*** Records for the exercise
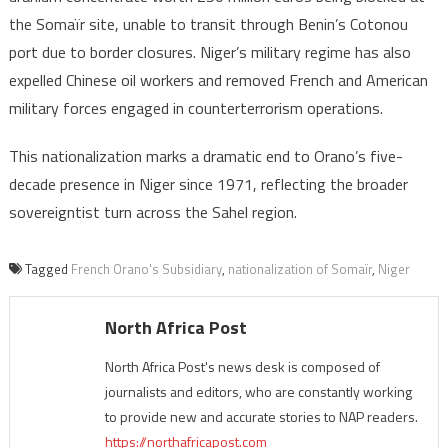
the Somaïr site, unable to transit through Benin’s Cotonou
port due to border closures. Niger’s military regime has also
expelled Chinese oil workers and removed French and American
military forces engaged in counterterrorism operations.
This nationalization marks a dramatic end to Orano’s five-
decade presence in Niger since 1971, reflecting the broader
sovereigntist turn across the Sahel region.
Tagged
French Orano's Subsidiary
,
nationalization of Somaïr
,
Niger
North Africa Post
North Africa Post's news desk is composed of
journalists and editors, who are constantly working
to provide new and accurate stories to NAP readers.
https://northafricapost.com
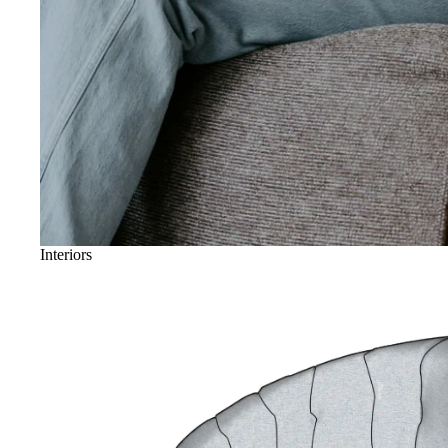
Interiors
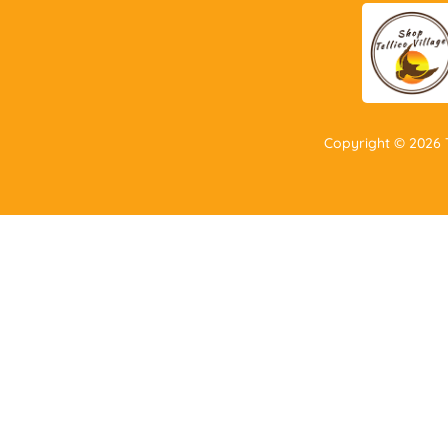
Copyright ©
2026
T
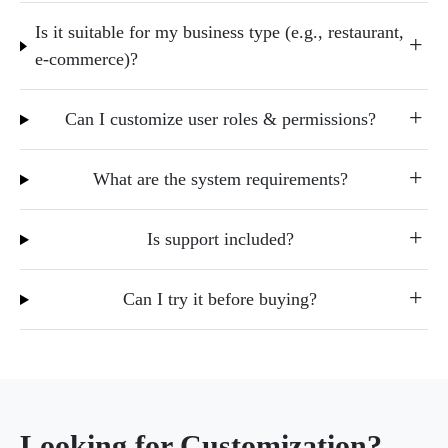
Is it suitable for my business type (e.g., restaurant,
e-commerce)?
Can I customize user roles & permissions?
What are the system requirements?
Is support included?
Can I try it before buying?
Looking for Customization?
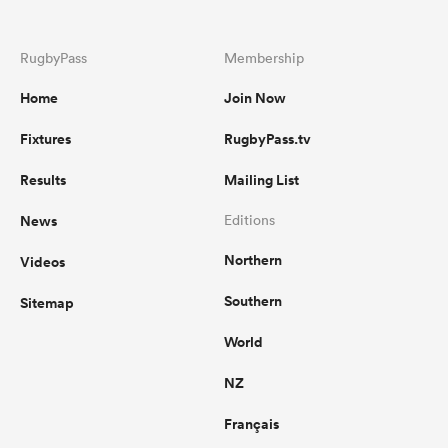
RugbyPass
Membership
Home
Join Now
Fixtures
RugbyPass.tv
Results
Mailing List
News
Editions
Northern
Videos
Southern
Sitemap
World
NZ
Français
******
Transcribe every record above in full. Pictures stay out of the copy.

--- Your response ---
the Somaïr site, unable to transit through Benin’s Cotonou
port due to border closures. Niger’s military regime has also
expelled Chinese oil workers and removed French and American
military forces engaged in counterterrorism operations.
This nationalization marks a dramatic end to Orano’s five-
decade presence in Niger since 1971, reflecting the broader
sovereigntist turn across the Sahel region.
Tagged
French Orano's Subsidiary
,
nationalization of Somaïr
,
Niger
North Africa Post
North Africa Post's news desk is composed of
journalists and editors, who are constantly working
to provide new and accurate stories to NAP readers.
https://northafricapost.com
Interiors
Copyright ©
2026
T
Is it suitable for my business type (e.g., restaurant,
e-commerce)?
Can I customize user roles & permissions?
What are the system requirements?
Is support included?
Can I try it before buying?
Looking for Customization?
RugbyPass
Membership
Home
Join Now
Fixtures
RugbyPass.tv
Results
Mailing List
News
Editions
Northern
Videos
Southern
Sitemap
World
NZ
Français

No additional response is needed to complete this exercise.